Zwei rückblickende Gamescom-Gedanken
Die britische EDGE widmet sich in ihrer aktuellen Ausgabe auf sechs Seiten Jaakko Iisalo, „the man behind Angry Birds„. Nach über 300 Millionen Downloads ist ein Portrait des finnischen Exportschlagers durchaus angemessen, obwohl der Beitrag keine grundlegend neuen Informationen enthält.
Die aktuelle Ausgabe lässt sich über die Kiosk-App Zinio für 3.99 Euro herunterladen.
Daran anschließend, weil’s so schön passt, zwei oder drei lose (und verspätete) Gedanken zur Gamescom.
Gegenüber dem letzten Jahr habe ich mir diesmal den Terminkalender vollgeknallt. Alle halbe Stunde wartete ein neues Spiel auf mich – auf den ‚Showfloor‘ habe ich es daher nur kurz geschafft. Während der drei Messetage standen jedoch bei keiner Publisher-Präsentation die iOS-Spiele im Vordergrund. Randerwähnungen waren die Ausnahme.
Das hat mich verwundert, da man sich anhand der vermuteten Downloadzahlen in den App-Store-Charts sehr leicht ausrechnen kann, dass die mobile Plattform (teilweise) erheblich mehr Umsätze einfährt, als die klassischen Silberlinge im Verkaufsregal.

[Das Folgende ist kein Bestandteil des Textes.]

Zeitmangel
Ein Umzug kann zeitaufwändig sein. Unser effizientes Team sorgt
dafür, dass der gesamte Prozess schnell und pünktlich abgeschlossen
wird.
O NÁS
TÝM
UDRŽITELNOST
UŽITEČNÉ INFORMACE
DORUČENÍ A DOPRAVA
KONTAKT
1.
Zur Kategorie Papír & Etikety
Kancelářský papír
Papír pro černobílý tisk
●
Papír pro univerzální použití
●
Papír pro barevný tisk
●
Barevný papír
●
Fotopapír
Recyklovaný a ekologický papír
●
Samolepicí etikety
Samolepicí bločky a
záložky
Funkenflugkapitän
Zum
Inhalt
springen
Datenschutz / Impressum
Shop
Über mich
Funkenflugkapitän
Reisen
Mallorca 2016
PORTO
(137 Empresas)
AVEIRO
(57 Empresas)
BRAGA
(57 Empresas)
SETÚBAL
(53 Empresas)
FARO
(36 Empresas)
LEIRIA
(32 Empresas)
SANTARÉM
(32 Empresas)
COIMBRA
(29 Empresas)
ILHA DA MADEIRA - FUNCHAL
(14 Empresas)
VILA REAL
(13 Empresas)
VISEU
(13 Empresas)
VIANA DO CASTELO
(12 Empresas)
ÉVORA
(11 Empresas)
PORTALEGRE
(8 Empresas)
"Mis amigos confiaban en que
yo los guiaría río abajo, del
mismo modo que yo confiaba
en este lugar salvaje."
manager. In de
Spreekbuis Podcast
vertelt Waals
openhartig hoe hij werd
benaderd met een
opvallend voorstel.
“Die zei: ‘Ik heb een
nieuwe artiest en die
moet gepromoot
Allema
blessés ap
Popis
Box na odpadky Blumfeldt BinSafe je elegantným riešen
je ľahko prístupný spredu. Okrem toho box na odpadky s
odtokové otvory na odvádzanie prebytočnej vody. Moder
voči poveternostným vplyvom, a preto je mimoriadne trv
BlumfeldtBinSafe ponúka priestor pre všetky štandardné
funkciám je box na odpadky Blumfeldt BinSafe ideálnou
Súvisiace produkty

Ich möchte nicht behaupten, die Industrie würde dies unter den Teppich kehren, doch das Publikum bestimmt hier eindeutig die Präferenzen. In diesem Fall geht’s nicht um die Besucher sondern das Fach-Publikum mit seinen Vertretern der Videospiel-Magazine, freien (Special-Interest-)Redakteuren und Online-Portalen.
Das EDGE-Spezial über Angry Birds zeigt vorbildlich dieses Ungleichgewicht. Für ein Feature reicht’s, aber für keinen einzigen iPhone- oder iPad-Spieletest. Kein einziges Review auf immerhin über 160 Heft-Seiten. Ausreden gelten nicht: Im Entstehungszeitraum des Magazins erschienen Final Fantasy Tactics, iBlast Moki 2, Rogue Sky, The Last Rocket, NyxQuest, Let’s Golf 3, Defender of the Crown, Mega Mall Story, Shift 2: Unleashed, EmberWind, Kickin Momma oder Cut the Rope – um nur einige der August-Überflieger zu nennen.
Auch meine sehr geschätzten Kollegen der deutschen Fachpresse sind hier angesprochen. Außer der einen oder anderen Mini-Rezension findet sich wenig greifbares aus der florierenden Smartphone- und Tablet-Welt in deren Publikation. ‚Viertelseiter‘ zählen nicht!
Das hängt mitunter daran, dass mittlerweile die Werbebuchungen für Titel in direkter Abhängigkeit zum Umfang einer Berichterstattung stehen. Natürlich bestätigen positive Ausnahmen die Regel, die hoffentlich für niemanden mehr eine Überraschung sind. Ausdrücklich eingeschoben sei trotzdem, dass sich der Spagat zwischen Publisher-Beziehung und Redaktion durchaus meistern lässt.
(Danke, Fabian!)
Nichtsdestotrotz ist anzuprangern, dass hier, in den Kernmedien zum Thema Videospiele, eine große Gruppe von Menschen, Spielern, einfach nicht abgeholt wird. Klar mag man sagen, dass ‚Casual-Gamer‘ (noch?) keine Fachzeitschriften lesen und das klassische ‚Ein-Mann-Studio‘ keine Printanzeigen bucht. Beide Argumente greifen jedoch zu kurz. Mittlerweile sind Hardcore-Titel für iPhone und iPad von renommierten Entwicklerbuden verfügbar (und verkaufen sich millionenfach). Ich glaube daher nicht, dass es aus Überlebens-Wachstumsperspektive klassischer Magazine clever ist, diesen unbestreitbaren (Aufmerksamkeits-)Sog zu übersehen.
Die ‚Branche‘ sollte genau dies überdenken, wenn das nächste Cover für ein Spiel verkauft wird, das sich läppische 50.000 Mal verkauft. Angry Birds findet so viele neue Spieler an einem gewöhnlichen Samstagvormittag.